Pfizer's "Comirnaty" injection was approved (sort of) back in the fall, however it is not legally interchangeable with the Pfizer injections that people have been receiving under emergency use authorization (EUA).
This distinction has created a lot of confusion over whether or not the jabs can legally be pushed on the masses. It turns out that they cannot, though this is being done anyway using sleight of hand.
On August 23, the FDA did supposedly grant full approval for Comirnaty, which the Biden regime used as leverage to coerce millions into taking the shots. However, Comirnaty has not yet made its way into the United States and there appears to be no plans to make it available here anytime soon.
"As a reasonable explanation, early on, Pfizer and its government allies claimed that Comirnaty was not yet available because the EUA shots were still lining the shelves, and the FDA-approved version would soon be made available to all," reported Great Game India about the situation.
"It has been over 4 months now, since full approval, but Comirnaty is still not being distributed."
It is important to emphasize that the FDA recognizes Comirnaty as a "legally distinct" product with "certain differences" compared to the EUA product from Pfizer-BioNTech.
At the same time, the FDA, which has financial ties to Pfizer, claims that the safety and effectiveness of both the EUA and the approved shots is the same.

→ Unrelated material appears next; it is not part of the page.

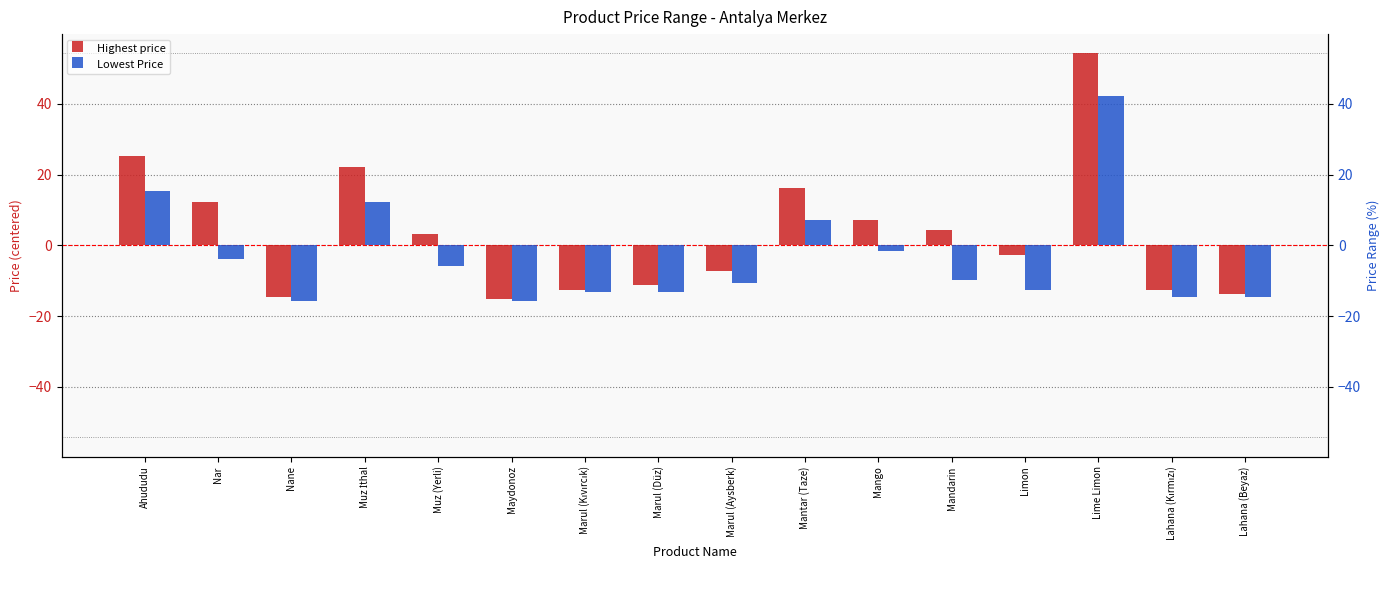

Does the chart contain stacked bars?

No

"'Fact checkers' leverage the latter point of safety and efficacy to claim that people are still getting access to ingredients akin to the fully approved product," Great Game India added.
The U.S. Centers for Disease Control and Prevention (CDC) has also confirmed that Comirnaty is "not orderable at this time," and that "Pfizer does not plan to produce any product with these NDCs (National Drug Codes) and labels over the next few months while EUA authorized product is still available and being made available for U.S. distribution."
Why, you might be asking, is Pfizer refusing to make the fully authorized version available? The answer appears to be that Pfizer does not want to open itself up to legal liability issues.
While an EUA does fully protect a drug-maker while granting zero legal recourse to the patient, a law passed during the Reagan Administration requires that a drug first secure full approval for the children's version of the jab before more robust legal immunity from lawsuits for injuries and deaths can be granted.
"The National Childhood Vaccine Injury Act (NCVIA), which was passed into law in 1986, provides a legal liability shield to drug manufacturers if they receive full authorization for all ages," reports explain.
"Now is this the reason why Pfizer is seeking approval for children so that it can protect itself from lawsuits?"
Since pharmaceutical companies are involved, this is almost guaranteed to be the case – because everyone knows that the drug industry only cares about one thing: profits. But is there another reason why not only Pfizer but also Moderna and Johnson & Johnson (J&J) are "working relentlessly to authorize their products for children, who face near-zero risk from COVID-19, but continue to showcase alarming side effects from the vaccine?"
The answer appears to be that these company crave an extensive, additional layer of protection from lawsuits that can only be obtained if Comirnaty becomes available for all ages.